The graphs you are to work on are provided with this exercise. Each input file consists of lines of text, each of which starts with the character "v" or "a", followed by three space-separated integers. Each line starting with "v" represents a vertex of the network, each line starting with "a" represents a directed edge of the network. All lines starting with "v" come before those starting with "a". The respective format is as follows:

v id longitude latitude --- represents a vertex whose unique integer identifier is id, located on the map at geographical coordinates longitude and latitude. The longitude and latitude are represented as integers, measured in one millionth (10^-6) parts of a degree in the standard GPS coordinate systems. Positive-signed integers correspond to the Northern and Eastern hemispheres, negative-signed integers correspond to the Southern and Western hemisphere. If you don't like visualising things, you can disregard these geographical coordinates.
a id_start id_end t --- represents a directed edge from vertex with identifier id_start to vertex with identifier id_end with travel time t, where time is measured in milliseconds.

Data files

All data is available in one ZIP file. It contains the following data files, loosely based on OpenStreetMap data:

france.in --- A map of the road network of France, which you are supposed to work with (4.1M vertices, 9.4M directed edges).
idf.in --- A map of the road network of Île-de-France, which is somewhat smaller (1.1M vertices, 1.9M directed edges). Could be a bit faster to work with during your internal testing.
malta.in and man.in --- Maps of the road networks of Malta and the Isle of Man, which are much smaller. You can use these input files for debugging.

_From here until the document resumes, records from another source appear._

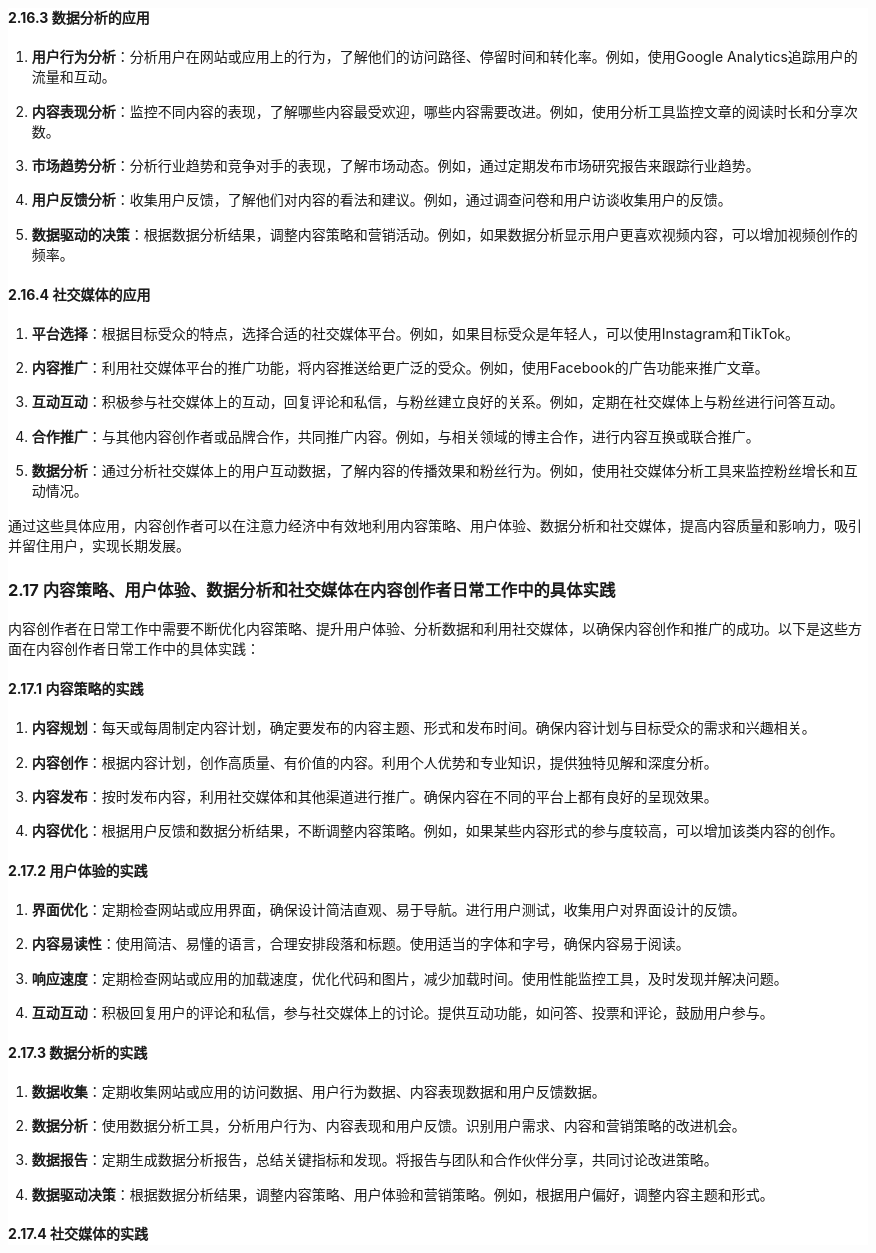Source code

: #### 2.16.3 数据分析的应用

1. **用户行为分析**：分析用户在网站或应用上的行为，了解他们的访问路径、停留时间和转化率。例如，使用Google Analytics追踪用户的流量和互动。

2. **内容表现分析**：监控不同内容的表现，了解哪些内容最受欢迎，哪些内容需要改进。例如，使用分析工具监控文章的阅读时长和分享次数。

3. **市场趋势分析**：分析行业趋势和竞争对手的表现，了解市场动态。例如，通过定期发布市场研究报告来跟踪行业趋势。

4. **用户反馈分析**：收集用户反馈，了解他们对内容的看法和建议。例如，通过调查问卷和用户访谈收集用户的反馈。

5. **数据驱动的决策**：根据数据分析结果，调整内容策略和营销活动。例如，如果数据分析显示用户更喜欢视频内容，可以增加视频创作的频率。

#### 2.16.4 社交媒体的应用

1. **平台选择**：根据目标受众的特点，选择合适的社交媒体平台。例如，如果目标受众是年轻人，可以使用Instagram和TikTok。

2. **内容推广**：利用社交媒体平台的推广功能，将内容推送给更广泛的受众。例如，使用Facebook的广告功能来推广文章。

3. **互动互动**：积极参与社交媒体上的互动，回复评论和私信，与粉丝建立良好的关系。例如，定期在社交媒体上与粉丝进行问答互动。

4. **合作推广**：与其他内容创作者或品牌合作，共同推广内容。例如，与相关领域的博主合作，进行内容互换或联合推广。

5. **数据分析**：通过分析社交媒体上的用户互动数据，了解内容的传播效果和粉丝行为。例如，使用社交媒体分析工具来监控粉丝增长和互动情况。

通过这些具体应用，内容创作者可以在注意力经济中有效地利用内容策略、用户体验、数据分析和社交媒体，提高内容质量和影响力，吸引并留住用户，实现长期发展。

### 2.17 内容策略、用户体验、数据分析和社交媒体在内容创作者日常工作中的具体实践

内容创作者在日常工作中需要不断优化内容策略、提升用户体验、分析数据和利用社交媒体，以确保内容创作和推广的成功。以下是这些方面在内容创作者日常工作中的具体实践：

#### 2.17.1 内容策略的实践

1. **内容规划**：每天或每周制定内容计划，确定要发布的内容主题、形式和发布时间。确保内容计划与目标受众的需求和兴趣相关。

2. **内容创作**：根据内容计划，创作高质量、有价值的内容。利用个人优势和专业知识，提供独特见解和深度分析。

3. **内容发布**：按时发布内容，利用社交媒体和其他渠道进行推广。确保内容在不同的平台上都有良好的呈现效果。

4. **内容优化**：根据用户反馈和数据分析结果，不断调整内容策略。例如，如果某些内容形式的参与度较高，可以增加该类内容的创作。

#### 2.17.2 用户体验的实践

1. **界面优化**：定期检查网站或应用界面，确保设计简洁直观、易于导航。进行用户测试，收集用户对界面设计的反馈。

2. **内容易读性**：使用简洁、易懂的语言，合理安排段落和标题。使用适当的字体和字号，确保内容易于阅读。

3. **响应速度**：定期检查网站或应用的加载速度，优化代码和图片，减少加载时间。使用性能监控工具，及时发现并解决问题。

4. **互动互动**：积极回复用户的评论和私信，参与社交媒体上的讨论。提供互动功能，如问答、投票和评论，鼓励用户参与。

#### 2.17.3 数据分析的实践

1. **数据收集**：定期收集网站或应用的访问数据、用户行为数据、内容表现数据和用户反馈数据。

2. **数据分析**：使用数据分析工具，分析用户行为、内容表现和用户反馈。识别用户需求、内容和营销策略的改进机会。

3. **数据报告**：定期生成数据分析报告，总结关键指标和发现。将报告与团队和合作伙伴分享，共同讨论改进策略。

4. **数据驱动决策**：根据数据分析结果，调整内容策略、用户体验和营销策略。例如，根据用户偏好，调整内容主题和形式。

#### 2.17.4 社交媒体的实践
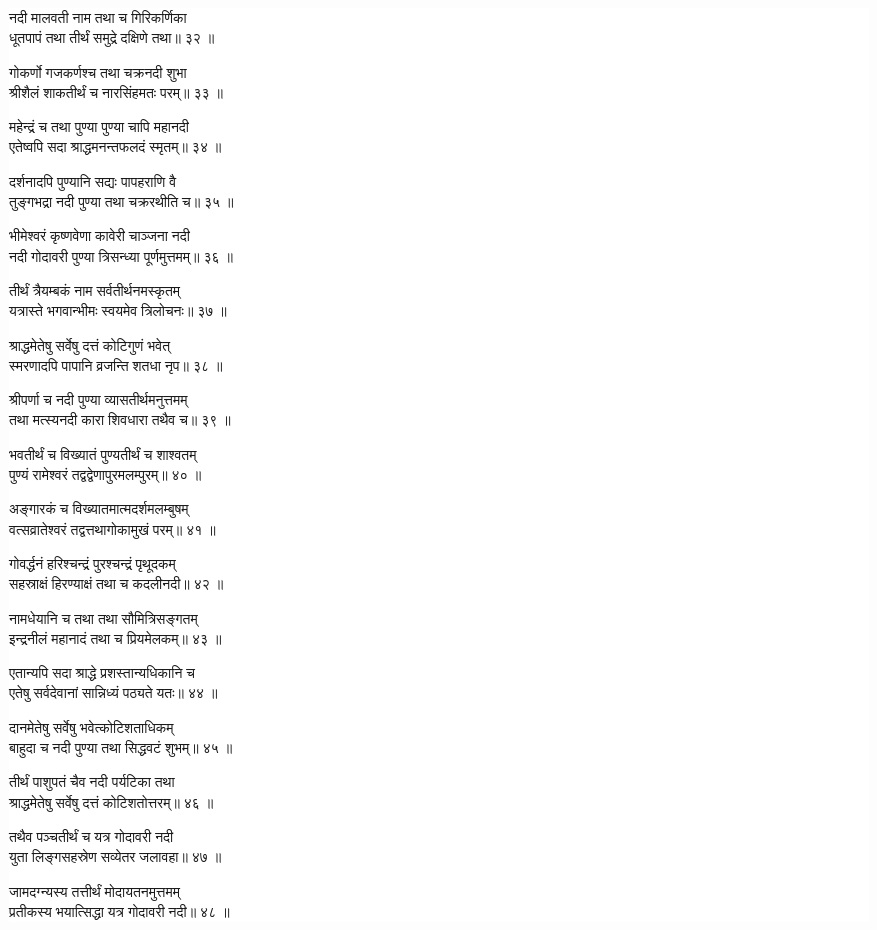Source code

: 
नदी मालवती नाम तथा च गिरिकर्णिका  
धूतपापं तथा तीर्थं समुद्रे दक्षिणे तथा॥ ३२ ॥


गोकर्णो गजकर्णश्च तथा चक्रनदी शुभा  
श्रीशैलं शाकतीर्थं च नारसिंहमतः परम्॥ ३३ ॥


महेन्द्रं च तथा पुण्या पुण्या चापि महानदी  
एतेष्वपि सदा श्राद्धमनन्तफलदं स्मृतम्॥ ३४ ॥


दर्शनादपि पुण्यानि सद्यः पापहराणि वै  
तुङ्गभद्रा नदी पुण्या तथा चक्ररथीति च॥ ३५ ॥


भीमेश्वरं कृष्णवेणा कावेरी चाञ्जना नदी  
नदी गोदावरी पुण्या त्रिसन्ध्या पूर्णमुत्तमम्॥ ३६ ॥


तीर्थं त्रैयम्बकं नाम सर्वतीर्थनमस्कृतम्  
यत्रास्ते भगवान्भीमः स्वयमेव त्रिलोचनः॥ ३७ ॥


श्राद्धमेतेषु सर्वेषु दत्तं कोटिगुणं भवेत्  
स्मरणादपि पापानि व्रजन्ति शतधा नृप॥ ३८ ॥


श्रीपर्णा च नदी पुण्या व्यासतीर्थमनुत्तमम्  
तथा मत्स्यनदी कारा शिवधारा तथैव च॥ ३९ ॥


भवतीर्थं च विख्यातं पुण्यतीर्थं च शाश्वतम्  
पुण्यं रामेश्वरं तद्वद्वेणापुरमलम्पुरम्॥ ४० ॥


अङ्गारकं च विख्यातमात्मदर्शमलम्बुषम्  
वत्सव्रातेश्वरं तद्वत्तथागोकामुखं परम्॥ ४१ ॥


गोवर्द्धनं हरिश्चन्द्रं पुरश्चन्द्रं पृथूदकम्  
सहस्राक्षं हिरण्याक्षं तथा च कदलीनदी॥ ४२ ॥


नामधेयानि च तथा तथा सौमित्रिसङ्गतम्  
इन्द्रनीलं महानादं तथा च प्रियमेलकम्॥ ४३ ॥


एतान्यपि सदा श्राद्धे प्रशस्तान्यधिकानि च  
एतेषु सर्वदेवानां सान्निध्यं पठ्यते यतः॥ ४४ ॥


दानमेतेषु सर्वेषु भवेत्कोटिशताधिकम्  
बाहुदा च नदी पुण्या तथा सिद्धवटं शुभम्॥ ४५ ॥


तीर्थं पाशुपतं चैव नदी पर्यटिका तथा  
श्राद्धमेतेषु सर्वेषु दत्तं कोटिशतोत्तरम्॥ ४६ ॥


तथैव पञ्चतीर्थं च यत्र गोदावरी नदी  
युता लिङ्गसहस्रेण सव्येतर जलावहा॥ ४७ ॥


जामदग्न्यस्य तत्तीर्थं मोदायतनमुत्तमम्  
प्रतीकस्य भयात्सिद्धा यत्र गोदावरी नदी॥ ४८ ॥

If you are unable to get your project running on the full map of France, you will not get a very high score.

Output format

You are completely free to design your program in any way you like, as long as it allows you to perform the required analysis.

For your convenience only, we provide a simple framework for visualizing a set of points with the given coordinates on a map --- see the vis/vis.html file. The points visualized are fed from the list of coordinates in the points.js file. If your program outputs text data with a sequence of points in the format of the points.js file, you will be able to visualize it directly. You can have a look at the sources of these files for more details about how they are organized.

You are welcome to add several figures with relevant maps in your project report, but do not put too many.